Rounds too heavy to carry? split it on the spot and trailer it out.

All the mess stays in the bush with no yard cleanup needed.


----------



## branchburner (Nov 11, 2008)

My wife's Toyota Sienna mini-van...

... don't ask.


----------



## johnsopi (Nov 11, 2008)

For the most part I won't take any wood that I can't drive up to, and won't hand carry over 20- 30ft.


----------



## caber (Nov 11, 2008)

I buck, split and stack right where the tree falls.  Then I come back in 6 months when the splits are half the weight they are fresh cut.  Load them up on a modified boat trailer and haul them out with the tractor.   Or I use the carry-all on the tractor for harder to reach areas.  I find it's less strain on me and the equipment not to move anything up to the house until its seasoned and lighter.


----------



## CowboyAndy (Nov 11, 2008)

branchburner said:
			
		

> My wife's Toyota Sienna mini-van...
> 
> ... don't ask.



that's funny... when we first started cutting in the spring, my truck was out of commission for a week or so. at that time i didnt have my olds bravada and trailer, and my brother in law who has a truck was busy. So for whatever reason my wife had my taurus, and i had the minivan. she was coming home from work driving down the road we cut and saw the van at the other end of the field against the treeline, so she drove down to see what was up and was HORRIFIED to find me and the kids loading hickory rounds into the back of the minivan... which btw is a mint 2001 pontiac montana with leather and the works...


----------



## LLigetfa (Nov 11, 2008)

johnsopi said:
			
		

> For the most part I won't take any wood that I can't drive up to, and won't hand carry over 20- 30ft.

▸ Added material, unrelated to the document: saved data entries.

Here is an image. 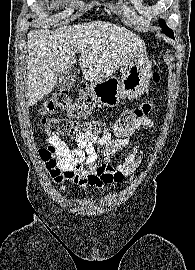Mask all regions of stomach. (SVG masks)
Segmentation results:
<instances>
[{
  "label": "stomach",
  "mask_w": 195,
  "mask_h": 270,
  "mask_svg": "<svg viewBox=\"0 0 195 270\" xmlns=\"http://www.w3.org/2000/svg\"><path fill=\"white\" fill-rule=\"evenodd\" d=\"M151 78V63L146 51L128 62L121 79L110 77L103 81L91 82V92L103 105L115 107L121 98L136 99L148 88Z\"/></svg>",
  "instance_id": "1"
}]
</instances>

IKWYM but 20 - 30 ft might be a tad too lazy.  Drop the tree toward the direction of travel.  You'll save yourself 50 feet on some of it.

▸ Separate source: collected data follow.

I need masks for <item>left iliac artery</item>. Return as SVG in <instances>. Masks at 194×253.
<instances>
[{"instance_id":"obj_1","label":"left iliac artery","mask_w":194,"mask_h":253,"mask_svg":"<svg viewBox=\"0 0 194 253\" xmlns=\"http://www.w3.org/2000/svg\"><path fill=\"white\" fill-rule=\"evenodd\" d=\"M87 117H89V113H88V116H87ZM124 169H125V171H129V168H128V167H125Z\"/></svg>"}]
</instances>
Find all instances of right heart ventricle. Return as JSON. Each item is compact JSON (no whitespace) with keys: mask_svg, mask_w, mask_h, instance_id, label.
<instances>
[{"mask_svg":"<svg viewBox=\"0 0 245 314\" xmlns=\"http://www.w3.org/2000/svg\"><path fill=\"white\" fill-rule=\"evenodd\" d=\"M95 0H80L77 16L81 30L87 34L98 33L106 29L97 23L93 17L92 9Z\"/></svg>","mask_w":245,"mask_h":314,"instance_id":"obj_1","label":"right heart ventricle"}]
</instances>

The woodpeckers need their habitat too.  At least that's what I tell the wife when she nags me to cull out the standing dead wood a bit too far back.


----------



## crazy_dan (Nov 11, 2008)

I use a 4600 John Deere tractor with a 460 loader and a pickup bed trailer. the tractor is 4WD and 25 HP at the PTO. It works pretty good load the trailer and the loader bucket.
I can haul about 3/4 of a cord it at a time the trailer is 4'x6'x4'

When I get one too far off the beaten path I cut a path to it or I use the four wheeler with a little trailer or skid it to the beaten path.


----------



## branchburner (Nov 11, 2008)

CowboyAndy said:
			
		

> branchburner said:
> 
> 
> 
> ...



Does hold a decent amount, but not the best when the field is a bit wet!


----------



## kobudo (Nov 11, 2008)

14 year old daughter and 12 year old son.


----------



## sly22guy (Nov 11, 2008)

Well if its small and easy to get to i use the wife's 08 Jeep JK and my 6x12 trailer.  usually cut to bout 8 ft logs and haul home and cut and split.  if i really have to get into the woods i use my 79 blazer with 38 boggers and a 12000lb winch.  goes through or over anything including "Mud"!  or i also have my 350 warrior and a little lawn trailer.


----------



## BroadCove (Nov 12, 2008)

I also buck, split and stack where it stands. And then, once it's seasoned a bit, I have my kids haul it out!


----------



## skinnykid (Nov 12, 2008)

by hand or by 4-wheeler


----------



## firefighterjake (Nov 12, 2008)

Honda ATV (remarkably similar to Sublime's ATV . . . minus the winch and handguards) with a small trailer attached . . . tree is cut down and cut up in the woods and I haul to a central pile where I can split it.


----------



## moshiersr (Nov 12, 2008)

The Jeep, or The Arctic Cat


----------



## deadon (Nov 24, 2008)

My 1994 Ford Ranger woods truck. Boy can she haul the wood.


----------



## Jags (Nov 24, 2008)

This is my fetch mobile if the going gets tough.  That little beast will climb pretty much anything.  We don't have extreme terrain around here, so this will get it done.  Its short and turns on a dime and is a true 4 wheel drive (no pavement for this thing when in 4 wheel drive, it will start breaking things).  1959 Jeep FC150.  She looks a little rough, but runs fantastic.


----------



## deadon (Nov 24, 2008)

Hi jags, Boy where can a guy get on of those. sure beats my ranger.


----------



## Jags (Nov 24, 2008)

Deadon said:
			
		

> Hi jags, Boy where can a guy get on of those. sure beats my ranger.



Well, they are still out there if you look hard enough.  These things are getting sucked up by "collectors" now.  Goofy people....I commonly refer to this as the worlds ugliest vehicle (but I pat it lovingly as I walk by it).  This thing has been my plow truck for the farm for years.  Change oil and feed it fuel and it just keeps running. 

Brand new, the top speed was advertised as 53 MPH.  The thing has a baby 4 banger, but is geared like a tractor.


----------



## Gooserider (Nov 25, 2008)

My little red Tractor Supply wagon...  If I'm lucky, I can back the lawn tractor up to it and pull it out...  If I'm not lucky - well I've learned how to make engine noises while pulling...  :coolgrin: 

I've also been known to use a two wheel barrel cart, or the split wood cart that I usually use to get splits into the house.

Gooserider


----------